O presidente da Argentina, Javier Milei, voltou a afirmar que vai cumprir com uma das principais promessas de campanha: fechar o Banco Central do país. A fala do presidente foi dada na última quinta-feira (11), durante uma entrevista para à rádio La Red

Milei reafirmou o prognóstico da economia da Argentina, alegando que o país enfrenta “um processo de rearranjo de preço” e que os próximos meses serão “um período de inflação com números horríveis”. 

A entrevista ocorreu antes dos números oficiais da inflação de dezembro da Argentina serem divulgados oficialmente.

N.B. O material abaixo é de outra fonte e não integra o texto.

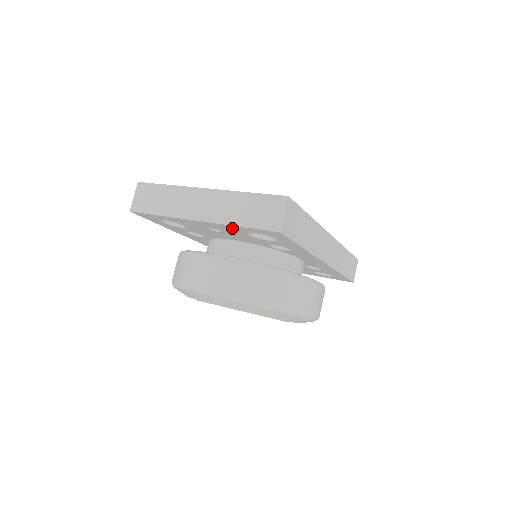
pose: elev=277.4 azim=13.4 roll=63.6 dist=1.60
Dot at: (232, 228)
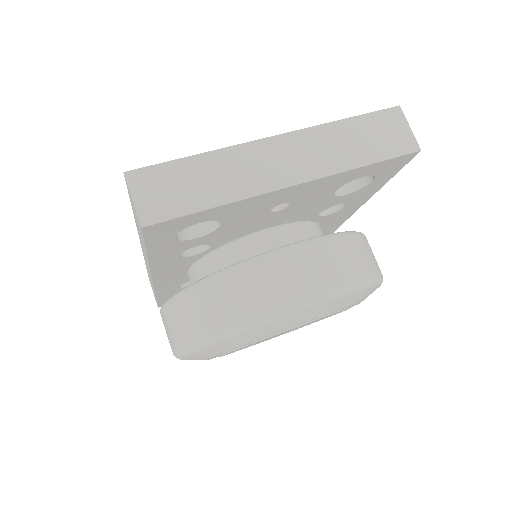
Dot at: (335, 181)
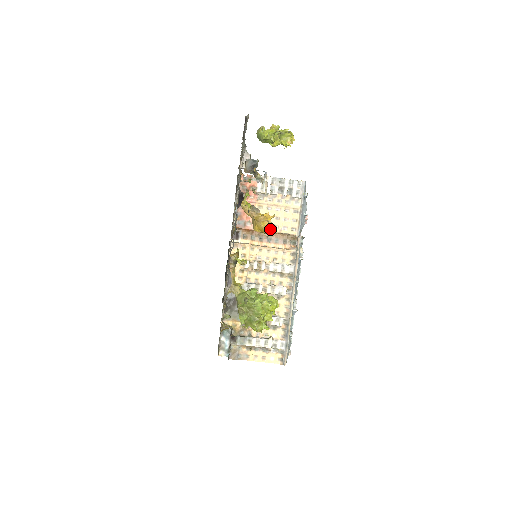
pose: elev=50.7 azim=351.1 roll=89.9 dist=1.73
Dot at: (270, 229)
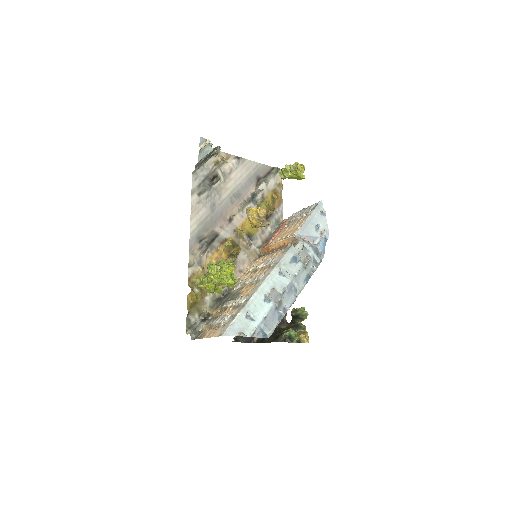
Dot at: (249, 212)
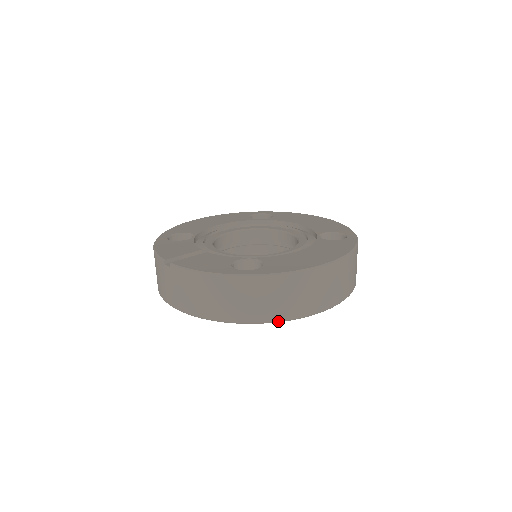
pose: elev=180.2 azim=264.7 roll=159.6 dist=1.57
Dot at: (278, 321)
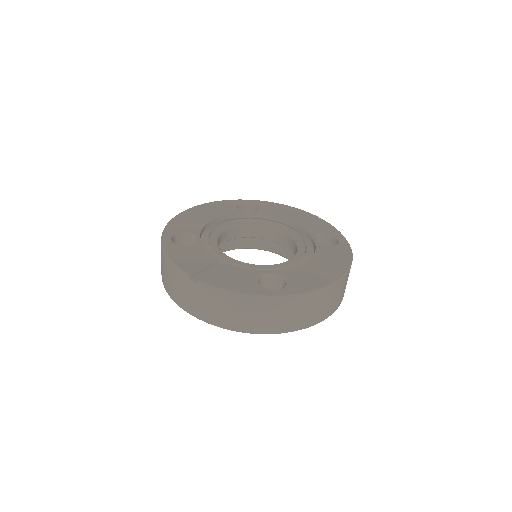
Dot at: occluded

O país ficou em 25,5% no mês e somou 211,4% no ano passado. O Banco Central, logo após a divulgação, informou que vai passar a emitir notas de 20 e 50 mil pesos no país. 

Questionado se pretendia dolarizar a economia, Milei retrucou dizendo que “mais cedo ou mais tarde, vou fechar o Banco Central’. O argentino não deu mais detalhes sobre como pretende se desfazer da autoridade monetária do país. Segundo ele, o governo está disposto a privatizar o Banco Nación e todas as empresas estatais, que de fato, consta nos pacotes legislativos enviados por Milei ao congresso argentino. O presidente do país vizinho disse acreditar que “pessoas têm consciência do desastre”, em referência à situação econômica deixada pelo governo do seu antecessor, Alberto Fernández. 

 

Relacionamento com o Brasil 

Javier Milei também comentou sobre a relação entre a Argentina e o Brasil. Segundo Milei, a relação segue “madura” e “continua como antes”. 

Durante a campanha eleitoral, Milei fez críticas públicas ao presidente Luiz Inácio Lula da Silva, a quem chamou de corrupto e prometeu romper laços. Após a vitória, esforços diplomáticos foram feitos para que Lula comparecesse à cerimônia de posse, mas o governo decidiu enviar o ministro das Relações Exteriores, Mauro Vieira, ao evento de posse. 

Apenas o ex-presidente Jair Bolsonaro, amigo de Milei, esteve presente na Argentina a convite de Milei.